FYI: Planning to remove ProfileInfo and related passes from LLVM

Hello folks,

I’d like to remove all of the old and defunct profile info passes from LLVM. These have been almost entirely supplanted by the BranchProbability and BlockFrequency systems, which are actually on by default, and in use in optimization passes.

The old system is not on, and hasn’t been touched in years except to do minor build fixes and updates.

As far as I’m aware, the only thing the old system supported which the new one does not is loading profile data. However, it didn’t support doing anything useful with that data once loaded, and has seen essentially zero testing on mainline over the past two years, so I think its time to let go of this pile of code.

I’m planning to nuke it right away and I can resurrect it if someone actually steps forward with a use case (and an offer to maintain and support it, preferably integrating it w/ the above two systems).
-Chandler

Sounds fine to me, please remove profile.pl if it is still around and update any docs that reference it. Thanks!

-Chris

+1 for ripping out ProfileInfo, it is obsoleted by BranchProbababilty/Frequency. Even the profile info loader can go away, it would need a rewrite for the new infrastructure and isn't a big piece of code.

I'm not sure about the runtime parts in libprofile and the edge profiling instrumentation. Those could be still useful if someone wires them up to the newer infrastructure.

- Ben

Hi Chandler,

I'm a GSoC student working on profiling support (mentor CC'ed). I'm no stranger to the issues with the current system: my original proposal was written without knowledge of the limitations. This is why this list hasn't heard much from me yet.

I would like to continue working on profiling support but I'm not attached to ProfileInfo and wouldn't be distraught if it gets removed. I'd rather work on a useful solution than a dead one and nothing I've done so far couldn't be ported to a different interface. I know some people are definitely interested in profiling support.

My reason for doing this GSoC project was to gain experience with LLVM and that aim doesn't disappear after one summer's worth of work. My personal plan was to keep on working on profiling support beyond the end date, long-term (though not full time). I do compiler research, but not currently with LLVM -- so this is a genuine desire and plan.

Perhaps the best way to proceed is to remove ProfileInfo etc and then I can work on re-adding/re-writing it with support for BranchProbability and BlockFrequency. Then I can maintain what I add. (As an unknown figure offering to maintain the existing code seems a bit hollow.)

Naturally, any changes to my GSoC plans need discussion with my mentor.

A few specifics below.

Hello folks,

I'd like to remove all of the old and defunct profile info passes from
LLVM. These have been almost entirely supplanted by the
BranchProbability and BlockFrequency systems, which are actually on by
default, and in use in optimization passes.

The old system is not on, and hasn't been touched in years except to do
minor build fixes and updates.

As far as I'm aware, the only thing the old system supported which the
new one does not is loading profile data. However, it didn't support
doing anything useful with that data once loaded,

There is also the llvm-prof tool, but yes: there is only one optimization pass that uses profiling data and it is not on by default. The hindrance to using ProfileInfo in other passes is that almost no passes preserve it and it can not be recalculated (just estimated by ProfileEstimate).

As far as I can tell BranchProbability and BlockFrequency would also be invalidated by any CFG altering passes. Preserving ProfileInfo was my primary long-term (post-GSoC) task, preserving BranchProbability and BlockFrequency instead should be no harder.

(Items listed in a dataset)

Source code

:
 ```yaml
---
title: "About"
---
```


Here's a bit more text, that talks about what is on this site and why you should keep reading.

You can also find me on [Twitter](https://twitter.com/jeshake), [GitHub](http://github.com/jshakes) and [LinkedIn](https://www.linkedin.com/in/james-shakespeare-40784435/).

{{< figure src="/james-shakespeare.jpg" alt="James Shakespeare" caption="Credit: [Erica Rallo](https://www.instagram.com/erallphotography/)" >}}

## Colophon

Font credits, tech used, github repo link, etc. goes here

Tasks
1: According to the thread about removing ProfileInfo from LLVM, which two systems have almost entirely supplanted the old profile info passes?
2: Go on with the ProfileInfo removal thread from the point where it stops.
The material has nothing to do with what comes next.

Solved problems
1: The BranchProbability and BlockFrequency systems.

2:
and has seen
essentially zero testing on mainline over the past two years, so I think
its time to let go of this pile of code.

I've written a TEST.profile.Makefile for test-suite to test profiling. As long as the instrumentation and loading passes are carefully placed the existing profiling support works (i.e. profiling data can be generated and then loaded).

I'm planning to nuke it right away and I can resurrect it if someone
actually steps forward with a use case (and an offer to maintain and
support it, preferably integrating it w/ the above two systems).
-Chandler

Regards,
Alastair.

Hi Chandler,

I'm a GSoC student working on profiling support (mentor CC'ed). I'm no
stranger to the issues with the current system: my original proposal was
written without knowledge of the limitations. This is why this list
hasn't heard much from me yet.

It would be better to actually email the list with the problems you are
hitting sooner. We would have directed you to the BranchProbabilityInfo and
BlockFrequencyInfo infrastructure that is now actively in use by several
optimization passes in LLVM.

Can you start a thread with what your specific goals are? The only email I
have from you is from May 1st, which was your project outline for the GSoC
application, to which Evan responded, but to which nothing else ever
materialized.

I think if any of us knew that you were actively working on the existing
ProfileInfo and profile loading infrastructure we would have jumped in
quickly to redirect things. I'll provide a bit of feedback below, but we
should really hold the main part of this discussion on a separate thread,
as ultimately *how* you can use the BPI and BFI analyses and the metadata
they are predicated on is independent from whether we remove the existing
code... The important thing is that you can use them, and that the existing
code won't help much (if at all).

I would like to continue working on profiling support but I'm not

attached to ProfileInfo and wouldn't be distraught if it gets removed.
I'd rather work on a useful solution than a dead one and nothing I've
done so far couldn't be ported to a different interface. I know some
people are definitely interested in profiling support.

I am one of them. ;] I've been working on the BPI- and BFI-based
optimizations in LLVM.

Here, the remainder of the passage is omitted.